Surrounded by fellow politicians and other dignitaries gathered at the Plant Vogtle nuclear expansion in Waynesboro, Ga., U.S. Energy Secretary Rick Perry on March 22 announced nearly $3.7 billion in new federal loan guarantees for the schedule-challenged construction project. Vogtle, the nation’s lone remaining nuclear expansion project, “supports a reliable and resilient grid, and strengthens our energy and national security.” Perry said.
“Securing these loans plays a key role by reducing our financing costs and passing along those benefits to our customers,” added Paul Bowers, Georgia Power CEO.
To date, the Vogtle project has received approximately $12 billion in federal loan guarantees, according to the Dept. of Energy (DOE).
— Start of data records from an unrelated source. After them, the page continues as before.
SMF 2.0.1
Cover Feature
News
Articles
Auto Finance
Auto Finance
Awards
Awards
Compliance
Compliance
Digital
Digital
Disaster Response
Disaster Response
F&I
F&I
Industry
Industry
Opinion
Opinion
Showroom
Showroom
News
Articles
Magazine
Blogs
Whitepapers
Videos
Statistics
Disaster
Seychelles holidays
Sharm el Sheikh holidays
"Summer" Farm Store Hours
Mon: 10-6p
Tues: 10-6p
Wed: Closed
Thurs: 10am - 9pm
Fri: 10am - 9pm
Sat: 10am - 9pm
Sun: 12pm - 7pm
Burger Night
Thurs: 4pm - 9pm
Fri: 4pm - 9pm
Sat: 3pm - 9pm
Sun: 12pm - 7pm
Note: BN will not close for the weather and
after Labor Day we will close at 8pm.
Of the latest, $1.67 billion was allotted to Georgia Power—which owns 45.7% of the project—$1.6 billion to Oglethorpe Power Corp.; and $415 million to three subsidiaries of the Municipal Electric Authority of Georgia.
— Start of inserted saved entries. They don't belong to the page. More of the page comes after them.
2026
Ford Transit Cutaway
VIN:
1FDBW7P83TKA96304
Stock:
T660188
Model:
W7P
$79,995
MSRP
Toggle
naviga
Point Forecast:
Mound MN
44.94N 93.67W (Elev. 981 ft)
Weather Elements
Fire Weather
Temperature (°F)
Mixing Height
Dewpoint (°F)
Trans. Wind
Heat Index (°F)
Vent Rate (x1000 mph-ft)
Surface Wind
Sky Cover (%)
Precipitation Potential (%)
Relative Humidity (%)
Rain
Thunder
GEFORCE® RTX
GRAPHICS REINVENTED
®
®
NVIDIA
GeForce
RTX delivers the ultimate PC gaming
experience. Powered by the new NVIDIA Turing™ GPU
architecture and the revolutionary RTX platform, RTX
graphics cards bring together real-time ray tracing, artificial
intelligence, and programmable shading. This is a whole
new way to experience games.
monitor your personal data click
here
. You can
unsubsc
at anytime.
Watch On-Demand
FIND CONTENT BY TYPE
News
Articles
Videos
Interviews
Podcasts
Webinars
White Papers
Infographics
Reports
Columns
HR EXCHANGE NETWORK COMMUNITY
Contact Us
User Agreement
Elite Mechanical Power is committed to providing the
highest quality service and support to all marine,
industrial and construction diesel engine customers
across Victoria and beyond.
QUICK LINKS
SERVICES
Currently, Georgia Power and its contractor, Bechtel Corp., are targeting a substantial completion date of April 2021 for Unit 3. While Southern Co. CEO Thomas Fanning spoke optimistically about the project team meeting that deadline during a recent earnings call, Georgia regulators offered a more pessimistic assessment last November when they surmised that it would be “highly unlikely” that the current schedule will be achieved.
In their assessment, state monitors noted that the highest monthly percent complete rate achieved to date was 1.76%. To meet the schedule for Unit 3, contractors would have to reach a peak monthly percent complete rate of 4.3%, they stated. At the end of 2018, regulators estimated Unit 3 to be 59% complete, and Unit 4 42% complete.
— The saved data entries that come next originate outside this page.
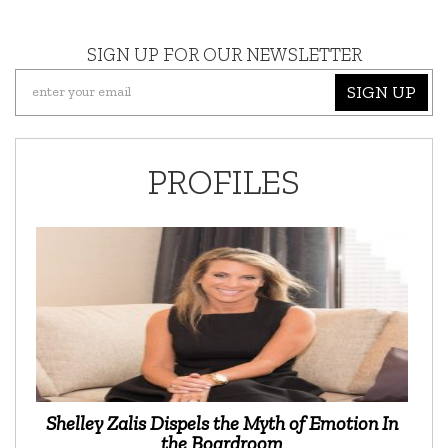
SIGN UP FOR OUR NEWSLETTER
SIGN UP
PROFILES
Shelley Zalis Dispels the Myth of Emotion In
the Boardroom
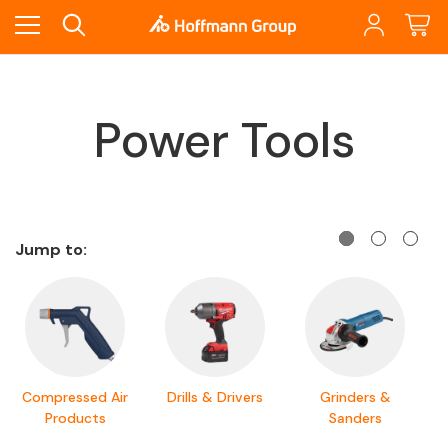
Power Tools
Jump to:
Compressed Air
Drills & Drivers
Grinders &
Products
Sanders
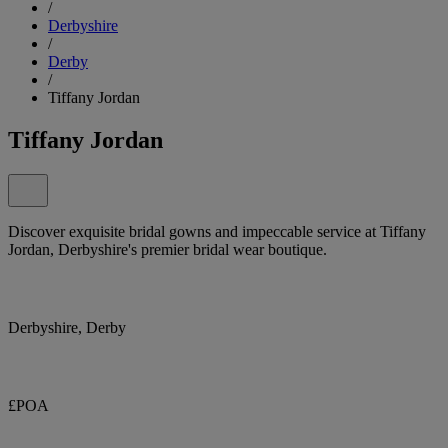
/
Derbyshire
/
Derby
/
Tiffany Jordan
Tiffany Jordan
Discover exquisite bridal gowns and impeccable service at Tiffany
Jordan, Derbyshire's premier bridal wear boutique.
Derbyshire, Derby
£POA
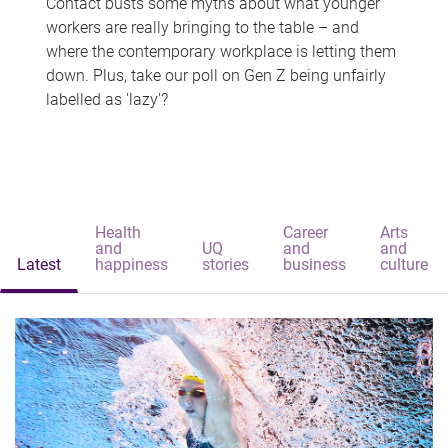
Contact busts some myths about what younger
workers are really bringing to the table – and
where the contemporary workplace is letting them
down. Plus, take our poll on Gen Z being unfairly
labelled as 'lazy'?
Health
Career
Arts
and
UQ
and
and
Latest
happiness
stories
business
culture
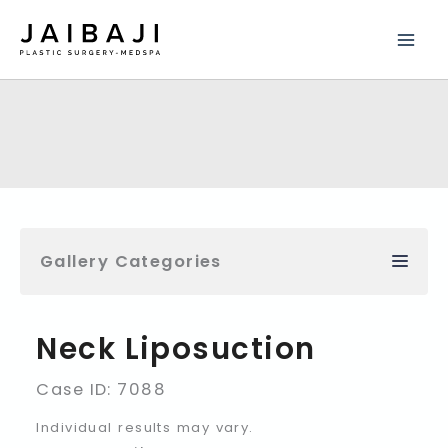
Skip
to
content
Gallery Categories
Neck Liposuction
Case ID: 7088
Individual results may vary.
Numerous parties disparaged DOE’s latest financial backing. Commenting that the project “has only become more risky and less economic since it was first proposed,” Sara Barczak, regional advocacy director with the Southern Alliance for Clean Energy, stated: “We are appalled at the lack of transparency in this process despite all of our efforts to get more information as to the risks facing taxpayers.”
Debbie Dooley, president of the Atlanta Tea Party and Conservatives for Energy Freedom, added that DOE’s action “is more than disappointing as it flies in the face of the values of true conservatives who don’t believe in bailing out corporations for bad decisions.”
Last September, after a $2.3-billion escalation in the project’s cost, Georgia Power reached an agreement with the other project owners to shoulder a greater percentage of future cost increases, should they occur.